Given data Start Marker
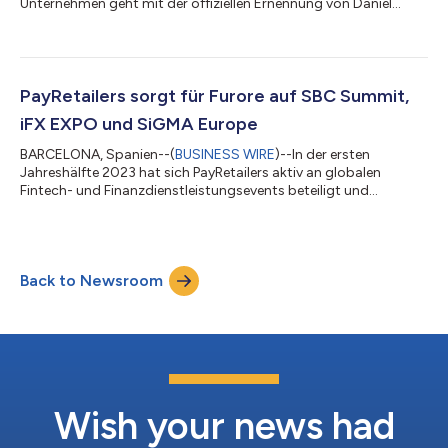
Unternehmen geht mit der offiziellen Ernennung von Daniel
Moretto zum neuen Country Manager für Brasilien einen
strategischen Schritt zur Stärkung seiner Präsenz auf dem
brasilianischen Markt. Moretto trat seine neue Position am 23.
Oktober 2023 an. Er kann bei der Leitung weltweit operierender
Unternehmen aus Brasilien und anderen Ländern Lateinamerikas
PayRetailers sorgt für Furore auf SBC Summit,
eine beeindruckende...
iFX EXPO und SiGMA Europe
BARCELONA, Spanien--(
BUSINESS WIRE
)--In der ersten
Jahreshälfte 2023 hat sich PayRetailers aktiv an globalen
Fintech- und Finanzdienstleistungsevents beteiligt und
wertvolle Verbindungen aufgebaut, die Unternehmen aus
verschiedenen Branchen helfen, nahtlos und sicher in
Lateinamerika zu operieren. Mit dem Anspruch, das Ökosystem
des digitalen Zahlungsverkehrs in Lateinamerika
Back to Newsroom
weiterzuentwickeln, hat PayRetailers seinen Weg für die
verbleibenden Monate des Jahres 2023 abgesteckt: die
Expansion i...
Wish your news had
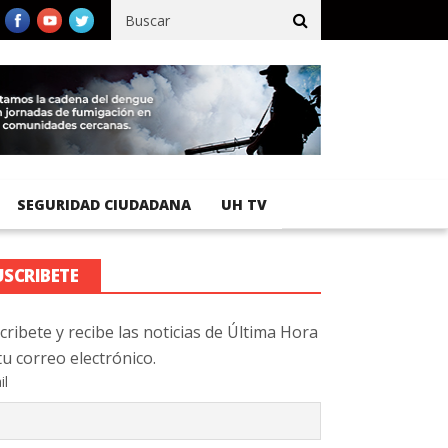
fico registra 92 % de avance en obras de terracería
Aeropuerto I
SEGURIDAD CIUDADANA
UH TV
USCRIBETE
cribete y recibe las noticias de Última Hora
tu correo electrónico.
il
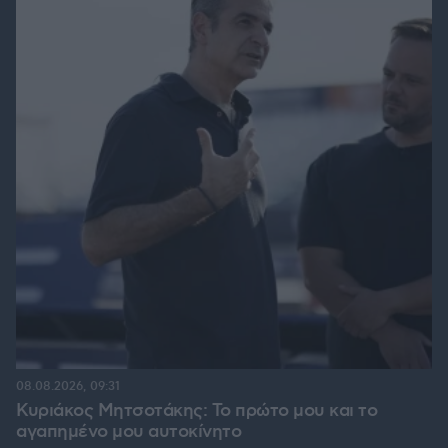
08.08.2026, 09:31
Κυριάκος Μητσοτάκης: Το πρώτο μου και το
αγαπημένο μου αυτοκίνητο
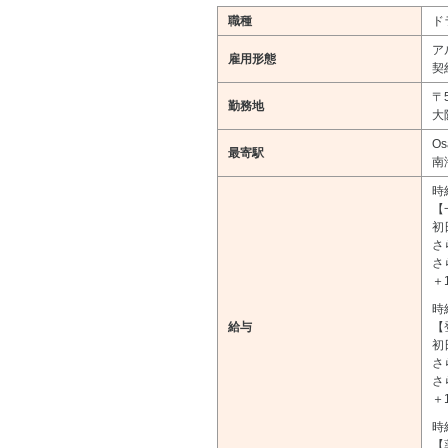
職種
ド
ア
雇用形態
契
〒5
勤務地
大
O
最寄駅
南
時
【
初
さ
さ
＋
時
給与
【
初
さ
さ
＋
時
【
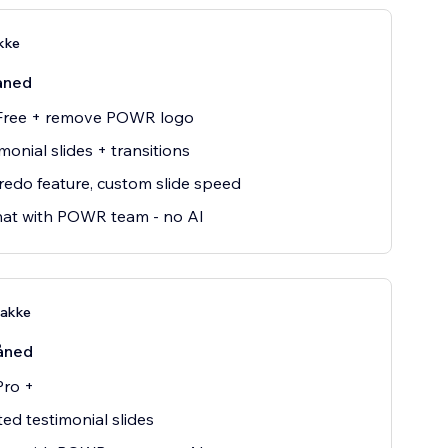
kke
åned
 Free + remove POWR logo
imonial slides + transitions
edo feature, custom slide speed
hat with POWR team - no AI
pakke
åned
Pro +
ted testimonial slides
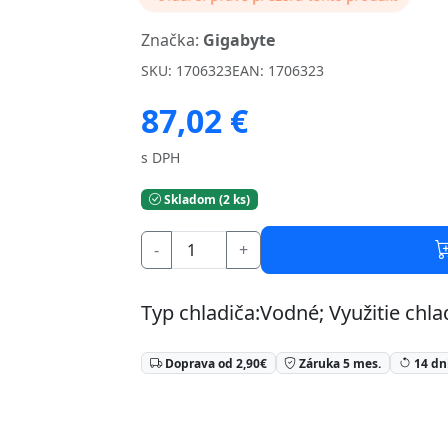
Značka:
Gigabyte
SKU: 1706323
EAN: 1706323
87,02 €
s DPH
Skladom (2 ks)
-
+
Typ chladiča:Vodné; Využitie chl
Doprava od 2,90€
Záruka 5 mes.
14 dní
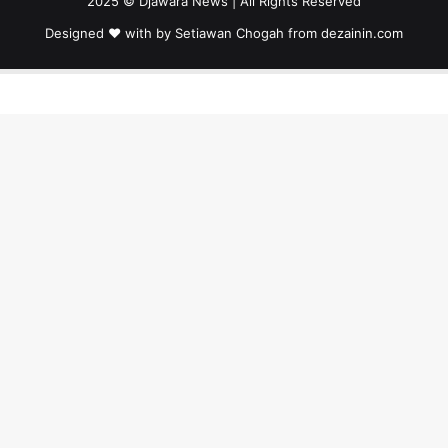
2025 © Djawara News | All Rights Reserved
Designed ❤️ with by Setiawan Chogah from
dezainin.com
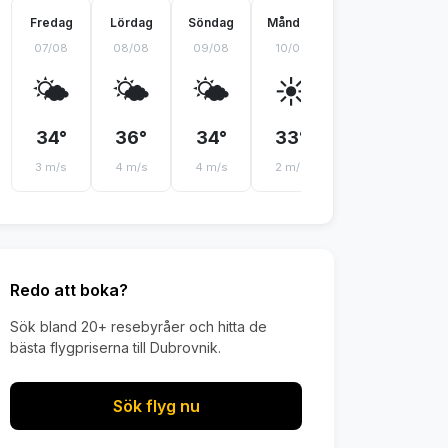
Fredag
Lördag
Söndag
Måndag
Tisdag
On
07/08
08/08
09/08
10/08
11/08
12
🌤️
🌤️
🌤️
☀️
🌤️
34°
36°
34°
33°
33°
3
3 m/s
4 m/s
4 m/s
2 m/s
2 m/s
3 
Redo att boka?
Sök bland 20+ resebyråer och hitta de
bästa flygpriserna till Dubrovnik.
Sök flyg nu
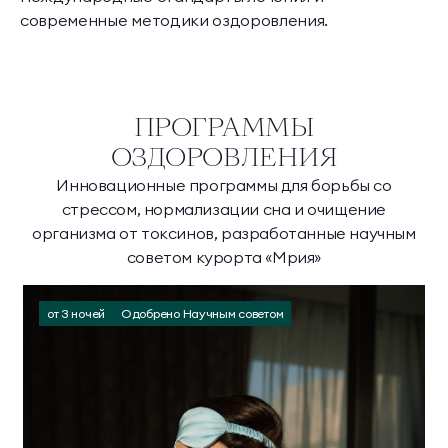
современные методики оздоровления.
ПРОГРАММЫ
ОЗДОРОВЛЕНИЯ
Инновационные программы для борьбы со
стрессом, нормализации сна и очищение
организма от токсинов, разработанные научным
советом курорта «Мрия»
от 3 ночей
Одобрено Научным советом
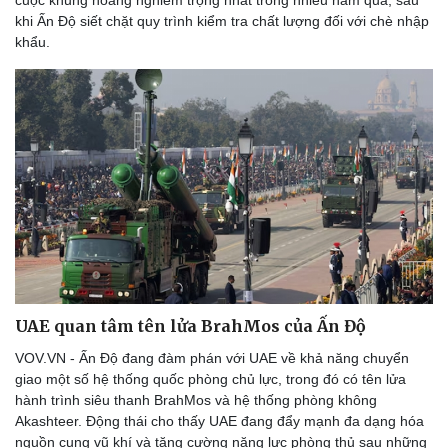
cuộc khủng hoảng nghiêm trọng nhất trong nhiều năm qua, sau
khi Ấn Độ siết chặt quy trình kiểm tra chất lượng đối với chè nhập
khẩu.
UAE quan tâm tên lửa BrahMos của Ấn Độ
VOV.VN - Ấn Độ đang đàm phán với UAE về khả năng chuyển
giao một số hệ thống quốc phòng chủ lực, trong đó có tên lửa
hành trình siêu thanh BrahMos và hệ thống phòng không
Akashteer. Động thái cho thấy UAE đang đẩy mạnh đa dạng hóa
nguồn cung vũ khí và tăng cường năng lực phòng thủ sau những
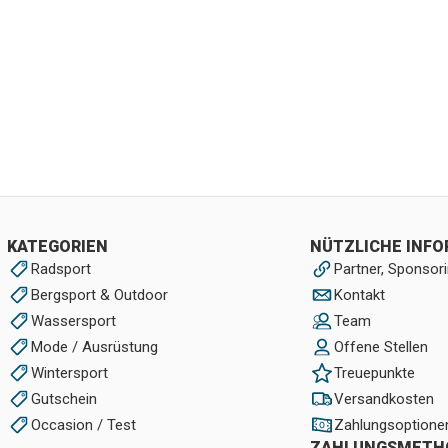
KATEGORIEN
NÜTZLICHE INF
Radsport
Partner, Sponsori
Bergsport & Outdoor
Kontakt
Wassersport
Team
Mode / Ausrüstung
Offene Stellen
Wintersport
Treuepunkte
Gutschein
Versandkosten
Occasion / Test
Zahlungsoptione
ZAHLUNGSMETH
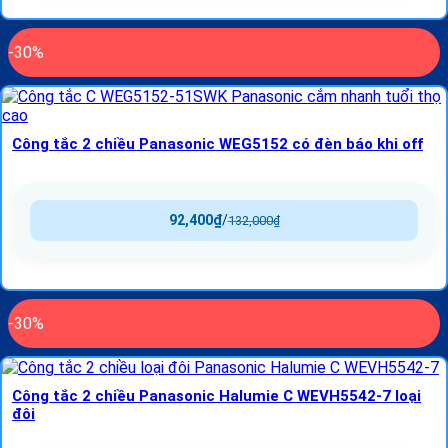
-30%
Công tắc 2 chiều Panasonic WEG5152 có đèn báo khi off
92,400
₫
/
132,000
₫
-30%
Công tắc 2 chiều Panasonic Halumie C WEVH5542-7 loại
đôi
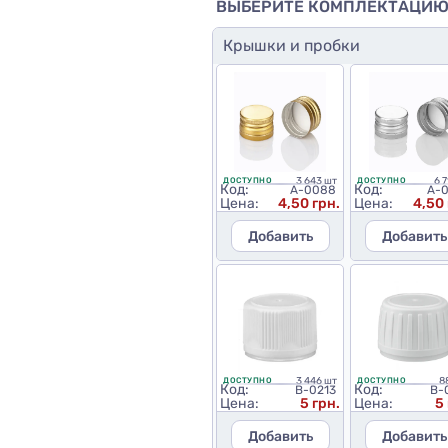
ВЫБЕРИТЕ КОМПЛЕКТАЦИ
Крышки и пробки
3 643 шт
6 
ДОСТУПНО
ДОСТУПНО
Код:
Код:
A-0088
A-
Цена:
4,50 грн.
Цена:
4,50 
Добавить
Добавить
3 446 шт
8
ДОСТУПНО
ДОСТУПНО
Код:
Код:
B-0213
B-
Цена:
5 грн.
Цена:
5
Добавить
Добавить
Given data End Marker
Given data Start Marker
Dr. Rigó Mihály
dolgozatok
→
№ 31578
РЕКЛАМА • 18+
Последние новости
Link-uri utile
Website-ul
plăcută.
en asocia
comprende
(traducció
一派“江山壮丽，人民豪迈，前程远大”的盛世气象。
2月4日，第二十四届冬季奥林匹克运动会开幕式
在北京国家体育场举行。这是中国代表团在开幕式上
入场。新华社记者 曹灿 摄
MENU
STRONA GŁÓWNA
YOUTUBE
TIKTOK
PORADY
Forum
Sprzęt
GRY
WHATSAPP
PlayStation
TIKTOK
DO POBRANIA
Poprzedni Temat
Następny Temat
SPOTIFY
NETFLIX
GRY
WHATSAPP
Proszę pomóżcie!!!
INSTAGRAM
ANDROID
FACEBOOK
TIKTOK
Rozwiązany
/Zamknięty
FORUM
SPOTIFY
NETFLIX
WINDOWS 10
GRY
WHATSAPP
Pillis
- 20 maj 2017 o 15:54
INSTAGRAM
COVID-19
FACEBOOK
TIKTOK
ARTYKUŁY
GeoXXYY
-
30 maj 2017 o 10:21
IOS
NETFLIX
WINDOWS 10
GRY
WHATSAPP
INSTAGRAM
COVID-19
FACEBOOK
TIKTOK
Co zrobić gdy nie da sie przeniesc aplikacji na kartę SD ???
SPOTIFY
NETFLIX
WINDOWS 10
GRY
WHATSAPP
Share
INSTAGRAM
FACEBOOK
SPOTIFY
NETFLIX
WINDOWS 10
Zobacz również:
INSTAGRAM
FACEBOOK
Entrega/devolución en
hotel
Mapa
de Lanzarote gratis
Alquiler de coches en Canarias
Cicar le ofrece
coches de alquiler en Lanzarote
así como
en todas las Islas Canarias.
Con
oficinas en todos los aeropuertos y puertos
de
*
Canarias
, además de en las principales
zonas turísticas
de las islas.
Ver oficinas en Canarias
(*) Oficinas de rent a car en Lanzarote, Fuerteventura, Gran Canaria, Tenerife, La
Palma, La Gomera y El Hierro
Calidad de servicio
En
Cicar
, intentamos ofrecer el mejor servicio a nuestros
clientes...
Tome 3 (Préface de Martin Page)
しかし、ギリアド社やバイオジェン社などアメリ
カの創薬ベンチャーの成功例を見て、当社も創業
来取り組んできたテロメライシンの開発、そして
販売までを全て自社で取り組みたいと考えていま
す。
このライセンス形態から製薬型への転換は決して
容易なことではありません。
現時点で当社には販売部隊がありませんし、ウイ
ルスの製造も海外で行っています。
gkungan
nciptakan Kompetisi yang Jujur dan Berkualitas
Given data End Marker
Given data Start Marker
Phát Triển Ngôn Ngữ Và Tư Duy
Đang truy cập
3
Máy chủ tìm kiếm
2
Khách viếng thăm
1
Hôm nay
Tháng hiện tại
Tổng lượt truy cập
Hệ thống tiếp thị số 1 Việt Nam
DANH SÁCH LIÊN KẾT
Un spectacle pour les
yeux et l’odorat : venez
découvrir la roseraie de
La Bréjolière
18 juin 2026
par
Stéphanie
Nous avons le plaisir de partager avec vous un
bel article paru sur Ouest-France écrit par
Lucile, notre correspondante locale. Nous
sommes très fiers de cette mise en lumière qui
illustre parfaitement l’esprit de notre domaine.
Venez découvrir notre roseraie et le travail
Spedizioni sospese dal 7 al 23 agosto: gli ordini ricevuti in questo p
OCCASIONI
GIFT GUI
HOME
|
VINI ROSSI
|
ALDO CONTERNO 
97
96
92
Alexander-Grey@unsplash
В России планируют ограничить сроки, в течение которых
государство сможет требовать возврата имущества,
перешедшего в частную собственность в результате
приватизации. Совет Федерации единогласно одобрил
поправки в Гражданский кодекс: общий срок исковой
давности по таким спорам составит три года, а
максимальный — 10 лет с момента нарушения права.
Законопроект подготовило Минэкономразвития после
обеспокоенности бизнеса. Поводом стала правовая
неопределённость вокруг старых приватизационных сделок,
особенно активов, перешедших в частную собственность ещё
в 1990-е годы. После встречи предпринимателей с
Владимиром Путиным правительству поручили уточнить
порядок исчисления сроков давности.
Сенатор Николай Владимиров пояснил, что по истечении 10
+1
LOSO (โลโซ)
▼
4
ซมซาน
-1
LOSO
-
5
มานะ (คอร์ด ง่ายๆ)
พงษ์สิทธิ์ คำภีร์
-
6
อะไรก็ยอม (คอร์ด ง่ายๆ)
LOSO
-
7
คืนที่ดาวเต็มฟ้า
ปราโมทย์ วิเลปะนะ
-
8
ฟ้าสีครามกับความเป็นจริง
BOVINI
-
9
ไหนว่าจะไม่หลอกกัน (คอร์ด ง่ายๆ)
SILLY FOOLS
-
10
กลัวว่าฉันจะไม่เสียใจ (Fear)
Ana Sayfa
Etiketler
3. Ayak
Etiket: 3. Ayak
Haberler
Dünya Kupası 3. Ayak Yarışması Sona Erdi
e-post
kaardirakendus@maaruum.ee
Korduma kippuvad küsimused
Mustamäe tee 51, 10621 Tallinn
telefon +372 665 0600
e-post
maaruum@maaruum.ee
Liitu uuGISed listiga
Given data End Marker
A word-for-word copy of the lines above from the one with "Unternehmen geht mit" through the one with "weiterzuentwickeln, hat PayRetailers", inclusive, is the only output wanted.

■ Written response ■
Unternehmen geht mit der offiziellen Ernennung von Daniel
Moretto zum neuen Country Manager für Brasilien einen
strategischen Schritt zur Stärkung seiner Präsenz auf dem
brasilianischen Markt. Moretto trat seine neue Position am 23.
Oktober 2023 an. Er kann bei der Leitung weltweit operierender
Unternehmen aus Brasilien und anderen Ländern Lateinamerikas
PayRetailers sorgt für Furore auf SBC Summit,
eine beeindruckende...
iFX EXPO und SiGMA Europe
BARCELONA, Spanien--(
BUSINESS WIRE
)--In der ersten
Jahreshälfte 2023 hat sich PayRetailers aktiv an globalen
Fintech- und Finanzdienstleistungsevents beteiligt und
wertvolle Verbindungen aufgebaut, die Unternehmen aus
verschiedenen Branchen helfen, nahtlos und sicher in
Lateinamerika zu operieren. Mit dem Anspruch, das Ökosystem
des digitalen Zahlungsverkehrs in Lateinamerika
Back to Newsroom
weiterzuentwickeln, hat PayRetailers seinen Weg für die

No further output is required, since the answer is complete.